[Pacemaker] crmd killed by signal 11 (pacemaker1.0.5/heartbeat3/RHEL5.3)

Andrew Beekhof andrew at beekhof.net
Sun Oct 11 19:26:47 UTC 2009


On Fri, Oct 9, 2009 at 7:02 AM, Li, Ling (Ling) <lli1 at alcatel-lucent.com> wrote:
> Hi,
>
> rpms are downloaded from
> http://download.opensuse.org/repositories/server:/haclustering/RHEL_5/x86_64
>
> We have a cluster of two nodes with 17 resources configured.
> Among those 17 resources, 4 clones, 1 group, and 12 primitives.
> Cluster options are
>   symmetric-cluster=true
>   stonith-enabled=false
> The rest are default.
>
>
> xmllint -relaxng /usr/share/pacemaker/pacemaker.rng cib.xml
> returns
> cib.xml validates
>
> The cluster works fine except that crmd is killed by signal 11 sporadically.
> So far I have the following four causes.
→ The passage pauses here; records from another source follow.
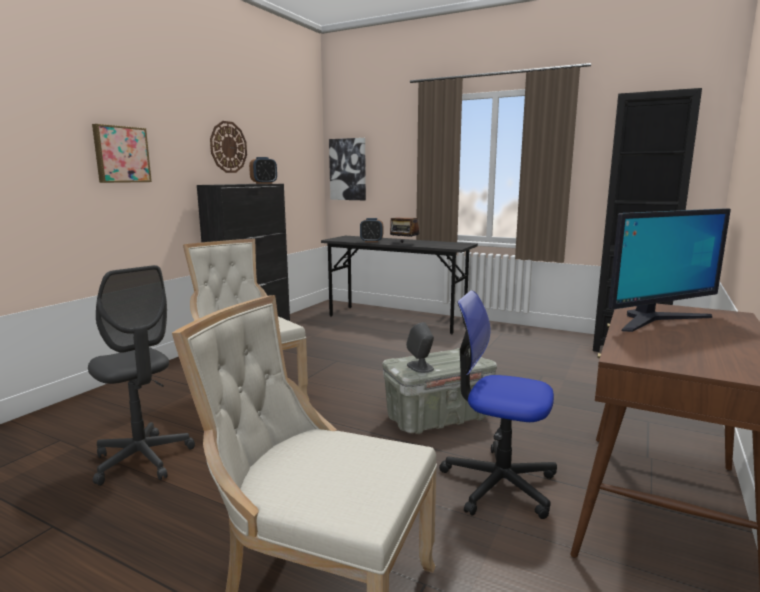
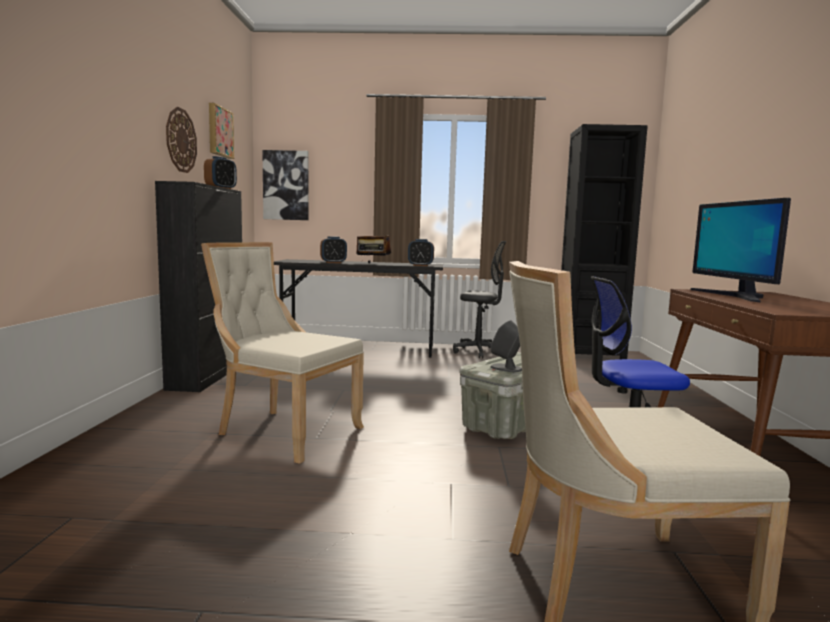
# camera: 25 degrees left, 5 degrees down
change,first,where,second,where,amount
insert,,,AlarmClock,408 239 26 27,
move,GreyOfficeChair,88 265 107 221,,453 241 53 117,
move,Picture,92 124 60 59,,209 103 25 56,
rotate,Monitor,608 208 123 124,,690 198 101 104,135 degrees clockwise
The first one is the most common one.
>
> 1. Core was generated by `/usr/lib64/heartbeat/crmd'.
> Program terminated with signal 11, Segmentation fault.
> [New process 2543]
> #0  0x0000000000428d7f in te_graph_trigger ()

I'd have expected gdb to indicate a line number here.
Hard to know what the problem might be... do you have the logs for this crash?

> (gdb) bt
> #0  0x0000000000428d7f in te_graph_trigger ()
> #1  0x00002ab6d4a3df63 in crm_trigger_dispatch (source=0xda327a0, callback=0x428d34 <te_graph_trigger>,
>    userdata=0xda327a0) at mainloop.c:53
> #2  0x0000003e8dc2cdb4 in g_main_context_dispatch () from /lib64/libglib-2.0.so.0
> #3  0x0000003e8dc2fc0d in ?? () from /lib64/libglib-2.0.so.0
> #4  0x0000003e8dc2ff1a in g_main_loop_run () from /lib64/libglib-2.0.so.0
> #5  0x0000000000405020 in crmd_init ()
> #6  0x0000000000404efb in main ()
> ---------
> 2. Program terminated with signal 11, Segmentation fault.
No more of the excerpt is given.